Garry Tan 66c09644a7 feat: composable skills — INVOKE_SKILL resolver + factoring infrastructure (v0.13.7.0) (#644)
* feat: add parameterized resolver support to gen-skill-docs

Extend the placeholder regex from {{WORD}} to {{WORD:arg1:arg2}},
enabling parameterized resolvers like {{INVOKE_SKILL:plan-ceo-review}}.

- Widen ResolverFn type to accept optional args?: string[]
- Update RESOLVERS record to use ResolverFn type
- Both replacement and unresolved-check regexes updated
- Fully backward compatible: existing {{WORD}} patterns unchanged

Co-Authored-By: Claude Opus 4.6 (1M context) <noreply@anthropic.com>

* feat: add INVOKE_SKILL resolver for composable skill loading

New composition.ts resolver module that emits prose instructing Claude
to read another skill's SKILL.md and follow it, skipping preamble
sections. Supports optional skip= parameter for additional sections.

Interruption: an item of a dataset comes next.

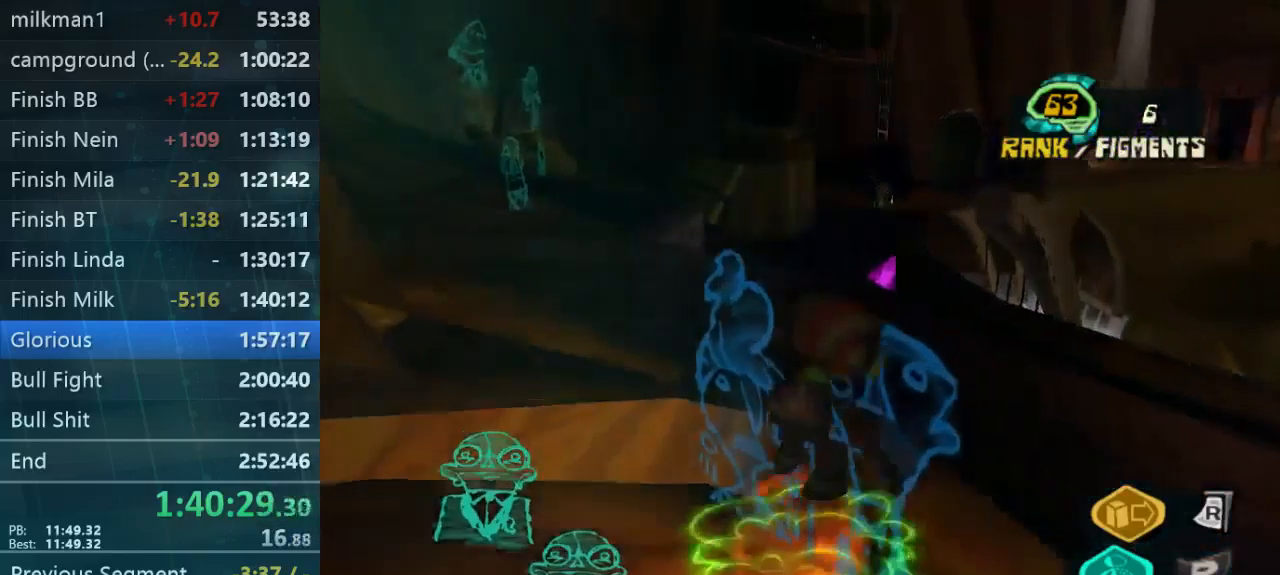
{"buttons": [], "left_stick": "up", "right_stick": "center", "button_events": []}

Usage: {{INVOKE_SKILL:plan-ceo-review}} or
       {{INVOKE_SKILL:plan-ceo-review:skip=Outside Voice}}

Co-Authored-By: Claude Opus 4.6 (1M context) <noreply@anthropic.com>

* feat: use frontmatter name: for skill symlinks and Codex paths

Patch all 3 name-derivation paths to read name: from SKILL.md
frontmatter instead of relying solely on directory basenames.
This enables directory names that differ from invocation names
(e.g., run-tests/ directory with name: test).

- setup: link_claude_skill_dirs reads name: via grep, falls back to basename
- gen-skill-docs.ts: codexSkillName uses frontmatter name for Codex output paths
- gen-skill-docs.ts: moved frontmatter extraction before Codex path logic

Co-Authored-By: Claude Opus 4.6 (1M context) <noreply@anthropic.com>

* feat: extract CHANGELOG_WORKFLOW resolver from /ship

Move changelog generation logic into a reusable resolver. The resolver
is changelog-only (no version bump per Codex review recommendation).
Adds voice rules inline. /ship Step 5 now uses {{CHANGELOG_WORKFLOW}}.

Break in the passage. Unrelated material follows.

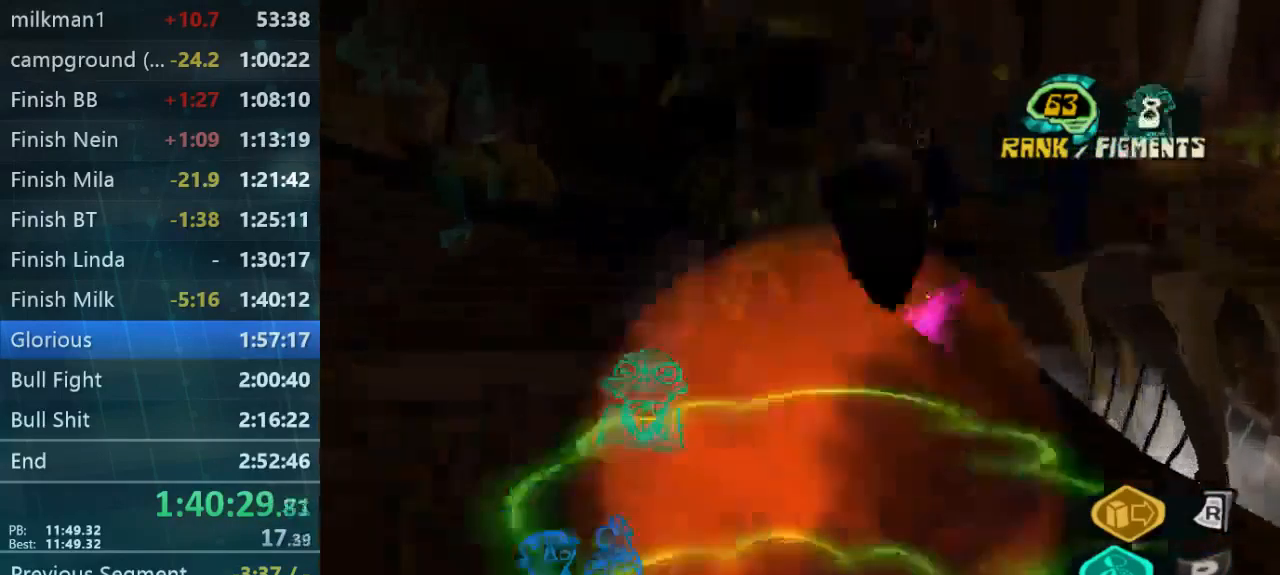
{"buttons": [], "left_stick": "up-left", "right_stick": "down-left", "button_events": []}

Co-Authored-By: Claude Opus 4.6 (1M context) <noreply@anthropic.com>

* refactor: use INVOKE_SKILL resolver for plan-ceo-review office-hours fallback

Replace inline skill loading prose (read file, skip sections) with
{{INVOKE_SKILL:office-hours}} in the mid-session detection path.
The BENEFITS_FROM prerequisite offer is unchanged (separate use case).

Co-Authored-By: Claude Opus 4.6 (1M context) <noreply@anthropic.com>

* refactor: BENEFITS_FROM resolver delegates to INVOKE_SKILL

Eliminate duplicated skip-list logic by having generateBenefitsFrom
call generateInvokeSkill internally. The wrapper (AskUserQuestion,
design doc re-check) stays in BENEFITS_FROM. The loading instructions
(read file, skip sections, error handling) come from INVOKE_SKILL.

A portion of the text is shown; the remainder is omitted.